Is it best to create ComposeDB models as small as possible?

spencer · September 12, 2022, 9:52pm

This is a really good question and the answer unfortunately is “it depends”. There are tradeoffs between smaller vs larger Models. The advantage of smaller Models is they are more modular, easier to compose in different combinations, and allow apps to depend on exactly the data they need and no more. The primary disadvantage of smaller Models, however, is that data belong to two different Models cannot be updated atomically.

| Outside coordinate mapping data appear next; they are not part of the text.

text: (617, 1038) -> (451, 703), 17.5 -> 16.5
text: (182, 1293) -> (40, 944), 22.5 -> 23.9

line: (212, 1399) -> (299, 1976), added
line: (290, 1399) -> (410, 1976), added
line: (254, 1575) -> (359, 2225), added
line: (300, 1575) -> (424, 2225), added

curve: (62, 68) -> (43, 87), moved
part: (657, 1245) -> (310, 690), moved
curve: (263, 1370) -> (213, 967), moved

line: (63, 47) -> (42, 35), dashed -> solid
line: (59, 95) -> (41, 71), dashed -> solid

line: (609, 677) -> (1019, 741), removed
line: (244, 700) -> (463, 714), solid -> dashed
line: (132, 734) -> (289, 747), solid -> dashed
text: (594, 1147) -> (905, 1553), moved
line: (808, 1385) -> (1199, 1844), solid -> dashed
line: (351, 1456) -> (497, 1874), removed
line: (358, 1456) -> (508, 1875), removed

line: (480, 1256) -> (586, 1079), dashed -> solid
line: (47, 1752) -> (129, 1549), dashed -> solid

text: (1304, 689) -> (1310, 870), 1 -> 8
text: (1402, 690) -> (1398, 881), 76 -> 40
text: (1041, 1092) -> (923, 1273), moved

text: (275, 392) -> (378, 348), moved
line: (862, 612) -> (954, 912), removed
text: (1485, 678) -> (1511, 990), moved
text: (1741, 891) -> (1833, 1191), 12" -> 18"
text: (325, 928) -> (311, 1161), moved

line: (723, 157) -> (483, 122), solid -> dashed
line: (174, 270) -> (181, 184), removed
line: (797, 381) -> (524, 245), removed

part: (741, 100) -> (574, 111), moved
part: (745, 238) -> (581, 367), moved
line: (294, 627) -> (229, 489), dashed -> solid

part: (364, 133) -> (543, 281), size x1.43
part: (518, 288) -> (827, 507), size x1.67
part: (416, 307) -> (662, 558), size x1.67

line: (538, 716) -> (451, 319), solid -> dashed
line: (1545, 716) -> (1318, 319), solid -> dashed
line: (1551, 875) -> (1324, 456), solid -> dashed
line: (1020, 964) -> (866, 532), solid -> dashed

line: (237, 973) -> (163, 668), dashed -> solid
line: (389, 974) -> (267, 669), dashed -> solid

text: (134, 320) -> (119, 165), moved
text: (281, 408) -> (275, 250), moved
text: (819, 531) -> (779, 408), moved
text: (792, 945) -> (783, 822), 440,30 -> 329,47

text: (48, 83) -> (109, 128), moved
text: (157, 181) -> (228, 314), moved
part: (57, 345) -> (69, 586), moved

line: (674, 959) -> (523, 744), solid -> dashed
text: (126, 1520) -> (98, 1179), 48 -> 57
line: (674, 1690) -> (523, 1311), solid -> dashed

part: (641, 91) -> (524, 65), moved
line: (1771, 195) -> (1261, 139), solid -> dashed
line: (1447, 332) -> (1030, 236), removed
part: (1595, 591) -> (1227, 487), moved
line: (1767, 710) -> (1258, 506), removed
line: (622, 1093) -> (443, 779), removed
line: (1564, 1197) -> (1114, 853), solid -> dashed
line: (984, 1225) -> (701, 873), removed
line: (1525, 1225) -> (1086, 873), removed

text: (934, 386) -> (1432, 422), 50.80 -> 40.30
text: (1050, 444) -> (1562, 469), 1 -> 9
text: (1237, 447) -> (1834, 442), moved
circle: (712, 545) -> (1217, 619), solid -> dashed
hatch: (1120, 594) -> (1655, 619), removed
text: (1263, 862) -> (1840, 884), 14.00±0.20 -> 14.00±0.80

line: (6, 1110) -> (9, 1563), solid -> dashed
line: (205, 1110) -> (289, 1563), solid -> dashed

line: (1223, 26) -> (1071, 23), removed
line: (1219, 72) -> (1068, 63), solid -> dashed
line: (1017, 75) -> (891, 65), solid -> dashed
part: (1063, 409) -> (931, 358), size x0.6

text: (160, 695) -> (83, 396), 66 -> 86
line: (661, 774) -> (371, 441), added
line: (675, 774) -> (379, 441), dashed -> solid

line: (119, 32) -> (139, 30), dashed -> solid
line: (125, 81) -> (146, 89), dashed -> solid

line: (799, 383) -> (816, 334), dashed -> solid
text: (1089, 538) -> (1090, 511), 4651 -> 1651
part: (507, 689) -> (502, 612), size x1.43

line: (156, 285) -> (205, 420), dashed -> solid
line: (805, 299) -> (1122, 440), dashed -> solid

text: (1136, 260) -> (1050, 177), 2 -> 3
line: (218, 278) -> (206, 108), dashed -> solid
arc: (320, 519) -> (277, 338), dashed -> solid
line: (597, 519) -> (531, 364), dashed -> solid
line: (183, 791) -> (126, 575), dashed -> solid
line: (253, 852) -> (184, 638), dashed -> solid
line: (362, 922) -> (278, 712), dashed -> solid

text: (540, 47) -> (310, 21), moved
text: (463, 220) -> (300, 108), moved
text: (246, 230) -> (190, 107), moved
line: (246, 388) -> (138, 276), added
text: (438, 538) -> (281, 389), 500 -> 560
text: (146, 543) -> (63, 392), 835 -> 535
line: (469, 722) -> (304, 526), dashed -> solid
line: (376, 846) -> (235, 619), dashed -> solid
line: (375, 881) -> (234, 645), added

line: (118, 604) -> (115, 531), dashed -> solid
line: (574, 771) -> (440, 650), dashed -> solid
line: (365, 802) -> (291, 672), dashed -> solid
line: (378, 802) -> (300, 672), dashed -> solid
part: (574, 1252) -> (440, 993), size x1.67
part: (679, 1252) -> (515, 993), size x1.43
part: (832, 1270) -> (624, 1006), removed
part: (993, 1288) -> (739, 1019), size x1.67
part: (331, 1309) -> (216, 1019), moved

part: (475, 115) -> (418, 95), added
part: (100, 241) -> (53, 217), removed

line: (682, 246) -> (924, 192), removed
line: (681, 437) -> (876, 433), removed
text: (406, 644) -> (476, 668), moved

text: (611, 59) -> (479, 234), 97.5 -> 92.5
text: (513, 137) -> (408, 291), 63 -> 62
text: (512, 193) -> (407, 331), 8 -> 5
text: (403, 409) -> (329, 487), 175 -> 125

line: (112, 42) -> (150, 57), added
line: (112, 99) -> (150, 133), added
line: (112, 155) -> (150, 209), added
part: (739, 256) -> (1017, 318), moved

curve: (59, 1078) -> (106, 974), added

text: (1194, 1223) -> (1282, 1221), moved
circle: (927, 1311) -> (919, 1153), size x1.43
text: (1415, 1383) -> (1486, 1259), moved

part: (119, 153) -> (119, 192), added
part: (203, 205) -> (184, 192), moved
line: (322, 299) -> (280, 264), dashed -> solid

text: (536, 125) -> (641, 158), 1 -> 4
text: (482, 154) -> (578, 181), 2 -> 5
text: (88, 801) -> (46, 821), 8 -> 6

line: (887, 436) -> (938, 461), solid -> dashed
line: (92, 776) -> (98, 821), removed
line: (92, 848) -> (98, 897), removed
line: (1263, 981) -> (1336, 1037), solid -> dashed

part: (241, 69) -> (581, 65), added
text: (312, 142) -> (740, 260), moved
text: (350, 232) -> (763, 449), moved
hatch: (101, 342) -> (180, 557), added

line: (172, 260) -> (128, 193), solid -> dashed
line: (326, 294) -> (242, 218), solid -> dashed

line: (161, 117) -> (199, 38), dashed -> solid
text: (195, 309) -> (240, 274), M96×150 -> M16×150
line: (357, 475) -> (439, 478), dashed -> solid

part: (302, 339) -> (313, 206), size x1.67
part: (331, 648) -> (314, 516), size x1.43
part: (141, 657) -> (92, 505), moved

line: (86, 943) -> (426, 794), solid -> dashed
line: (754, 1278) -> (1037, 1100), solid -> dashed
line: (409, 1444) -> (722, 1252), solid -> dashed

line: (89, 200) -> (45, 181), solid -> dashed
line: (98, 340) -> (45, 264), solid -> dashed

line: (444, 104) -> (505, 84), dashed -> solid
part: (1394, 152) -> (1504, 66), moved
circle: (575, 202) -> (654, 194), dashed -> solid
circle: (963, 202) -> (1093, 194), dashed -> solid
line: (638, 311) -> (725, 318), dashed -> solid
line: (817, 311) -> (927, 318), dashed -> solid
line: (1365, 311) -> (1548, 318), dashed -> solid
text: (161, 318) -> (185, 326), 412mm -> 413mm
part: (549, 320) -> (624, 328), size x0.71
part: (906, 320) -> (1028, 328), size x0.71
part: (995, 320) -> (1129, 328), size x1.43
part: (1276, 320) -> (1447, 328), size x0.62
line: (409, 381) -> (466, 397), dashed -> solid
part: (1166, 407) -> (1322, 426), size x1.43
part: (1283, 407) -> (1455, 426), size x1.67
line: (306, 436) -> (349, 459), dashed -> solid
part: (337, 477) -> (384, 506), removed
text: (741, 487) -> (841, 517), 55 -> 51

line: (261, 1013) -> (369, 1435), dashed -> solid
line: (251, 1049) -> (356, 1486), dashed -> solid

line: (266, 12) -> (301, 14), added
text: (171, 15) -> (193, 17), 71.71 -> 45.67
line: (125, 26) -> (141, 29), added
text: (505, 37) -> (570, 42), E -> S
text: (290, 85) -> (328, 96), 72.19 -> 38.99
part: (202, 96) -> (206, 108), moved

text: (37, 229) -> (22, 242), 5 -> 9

For example, consider if you wanted to store a user’s address. Once possibility is to have a single Model that stores the entire address, where documents within that Model would look something like:

{ 
  street: '123 main street',
  city: 'boston',
  state: 'MA'
}

Another possibility is to have 3 Models: a address_street, address_city, and a address_state Model. So the first Model would have the data {street: '123 main street'}, the second would have {city: 'boston'}, and the third would have {state: 'MA'}. This would allow an app to index all the users who live in the state of Massachusetts without needing to also index what city they live in or what their street address is. The problem with this structure, however, would be that if the user were to move to a new address in a new state, the update to each of the 3 address documents in the 3 Models would happen independently - meaning they could be reordered, an app could learn about one but not the other two, or one of the writes could even fail entirely while the other two succeed. This could lead to inconsistent views about where the user actually lives.

So the key tradeoff to consider when thinking about how narrow or broadly to define a Data Model is around the need to update various pieces of the data atomically. If there is a strong relationship between two fields of the Model such that it’s important to be able to update both of those fields in a way that apps will only ever see the change to both fields or neither, then those fields should be in the same Model. If there are fields that don’t need the ability to be atomically updated in this way, and especially if some apps might care about some of those fields but not others, then splitting them up into multiple smaller Models will provide developers with more flexibility around which pieces of the data they want to index in their application.